We don’t have to care either. That an image looks strange or beautiful doesn’t necessarily qualify it as art. Still, there is something about the images in this post that lifts them above the commonplace. Photographing people against a studio backdrop was supposed to do that. It didn’t matter that a dozen or more customers had already posed in front of the same scene already that day; the backdrop suggested there was something unique about the sitter. 



The backdrops and props rarely varied between studios. They were forest scenes and classical landscapes. Cheap plaster columns and balustrades implied a connection to antiquity or wealthy sophistication, seashores and woodland streams an Arcadian spirit. No one was fooled but no one was meant to be. The idea was to take an ordinary person and make them appear special. Maybe that’s why the best subjects were from the very middle class. These are portraits of people whose lives revolved around office jobs and regular hours and didn’t have much time for fantasy to enter their lives. 
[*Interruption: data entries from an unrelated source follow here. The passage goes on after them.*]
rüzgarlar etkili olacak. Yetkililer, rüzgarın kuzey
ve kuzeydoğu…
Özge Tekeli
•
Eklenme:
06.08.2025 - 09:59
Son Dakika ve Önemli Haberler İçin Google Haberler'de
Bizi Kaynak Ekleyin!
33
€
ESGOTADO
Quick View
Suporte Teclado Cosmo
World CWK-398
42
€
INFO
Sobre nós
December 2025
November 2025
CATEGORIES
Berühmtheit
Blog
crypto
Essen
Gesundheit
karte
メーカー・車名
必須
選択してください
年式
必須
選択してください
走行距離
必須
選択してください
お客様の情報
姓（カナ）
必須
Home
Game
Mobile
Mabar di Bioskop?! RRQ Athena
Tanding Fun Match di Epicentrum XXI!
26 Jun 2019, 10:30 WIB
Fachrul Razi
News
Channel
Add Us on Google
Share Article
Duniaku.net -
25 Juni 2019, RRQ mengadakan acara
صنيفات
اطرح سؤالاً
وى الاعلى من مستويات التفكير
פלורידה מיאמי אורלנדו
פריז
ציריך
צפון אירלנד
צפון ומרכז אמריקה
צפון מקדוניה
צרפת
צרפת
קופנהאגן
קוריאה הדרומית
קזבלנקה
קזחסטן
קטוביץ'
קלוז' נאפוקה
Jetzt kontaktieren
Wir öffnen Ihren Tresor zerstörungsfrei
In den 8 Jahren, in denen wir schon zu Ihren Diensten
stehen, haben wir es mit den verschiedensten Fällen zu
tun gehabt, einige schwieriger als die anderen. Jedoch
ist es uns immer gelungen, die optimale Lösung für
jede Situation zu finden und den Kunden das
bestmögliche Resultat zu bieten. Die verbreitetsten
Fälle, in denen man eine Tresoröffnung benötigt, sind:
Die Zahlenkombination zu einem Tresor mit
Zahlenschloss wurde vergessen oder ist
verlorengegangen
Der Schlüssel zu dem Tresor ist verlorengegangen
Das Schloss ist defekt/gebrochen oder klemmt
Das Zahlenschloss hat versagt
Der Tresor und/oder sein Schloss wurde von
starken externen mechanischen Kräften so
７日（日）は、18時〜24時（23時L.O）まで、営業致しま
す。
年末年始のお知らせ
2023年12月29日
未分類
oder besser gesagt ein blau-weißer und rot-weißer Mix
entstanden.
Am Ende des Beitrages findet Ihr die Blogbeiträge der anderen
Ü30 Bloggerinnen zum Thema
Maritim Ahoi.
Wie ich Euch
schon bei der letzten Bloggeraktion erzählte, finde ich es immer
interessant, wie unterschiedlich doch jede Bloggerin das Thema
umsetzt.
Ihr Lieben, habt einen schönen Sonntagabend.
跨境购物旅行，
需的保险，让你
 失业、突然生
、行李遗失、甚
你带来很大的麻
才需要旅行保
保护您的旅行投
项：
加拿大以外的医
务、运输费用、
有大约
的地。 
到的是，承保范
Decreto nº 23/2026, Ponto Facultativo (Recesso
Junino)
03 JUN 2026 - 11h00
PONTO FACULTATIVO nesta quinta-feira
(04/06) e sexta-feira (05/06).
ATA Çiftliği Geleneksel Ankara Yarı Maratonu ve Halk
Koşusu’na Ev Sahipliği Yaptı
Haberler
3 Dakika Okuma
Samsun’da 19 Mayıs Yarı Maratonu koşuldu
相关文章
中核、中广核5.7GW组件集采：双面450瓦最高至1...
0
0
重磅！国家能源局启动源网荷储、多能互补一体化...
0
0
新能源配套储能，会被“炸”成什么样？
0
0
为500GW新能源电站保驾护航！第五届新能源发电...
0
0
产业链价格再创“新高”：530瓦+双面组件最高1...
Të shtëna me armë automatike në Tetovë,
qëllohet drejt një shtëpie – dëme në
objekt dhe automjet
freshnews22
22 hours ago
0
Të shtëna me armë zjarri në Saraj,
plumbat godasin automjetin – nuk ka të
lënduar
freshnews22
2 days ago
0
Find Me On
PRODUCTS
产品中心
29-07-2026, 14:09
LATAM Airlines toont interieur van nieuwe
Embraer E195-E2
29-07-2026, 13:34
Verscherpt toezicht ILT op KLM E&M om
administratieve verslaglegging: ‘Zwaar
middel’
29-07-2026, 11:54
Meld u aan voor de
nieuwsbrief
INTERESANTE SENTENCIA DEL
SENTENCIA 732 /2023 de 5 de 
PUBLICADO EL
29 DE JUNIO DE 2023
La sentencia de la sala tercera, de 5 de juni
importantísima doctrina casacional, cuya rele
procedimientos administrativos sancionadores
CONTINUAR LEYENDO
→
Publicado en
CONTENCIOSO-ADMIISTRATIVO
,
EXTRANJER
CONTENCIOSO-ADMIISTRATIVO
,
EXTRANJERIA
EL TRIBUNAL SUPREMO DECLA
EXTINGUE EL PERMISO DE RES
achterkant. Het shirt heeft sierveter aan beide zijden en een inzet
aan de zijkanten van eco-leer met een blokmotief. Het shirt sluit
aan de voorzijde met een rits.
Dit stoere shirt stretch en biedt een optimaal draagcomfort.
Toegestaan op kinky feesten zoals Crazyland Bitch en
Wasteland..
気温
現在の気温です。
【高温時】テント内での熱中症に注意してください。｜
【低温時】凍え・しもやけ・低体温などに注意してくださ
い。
Most of the photographers remain completely anonymous but they must have had some kind of empathy with their sitters to know what it was that they’d want and how to make them look how they wanted to. Maybe that’s one reason why they got such bad write=ups from literary authors. People like Daphne du Maurier must have been privately disappointed by the banality of studio photography so invested the operators with sinister leanings. Perhaps she was affronted by images like these that on the surface had the appearance of art yet seemed to be in contempt of it.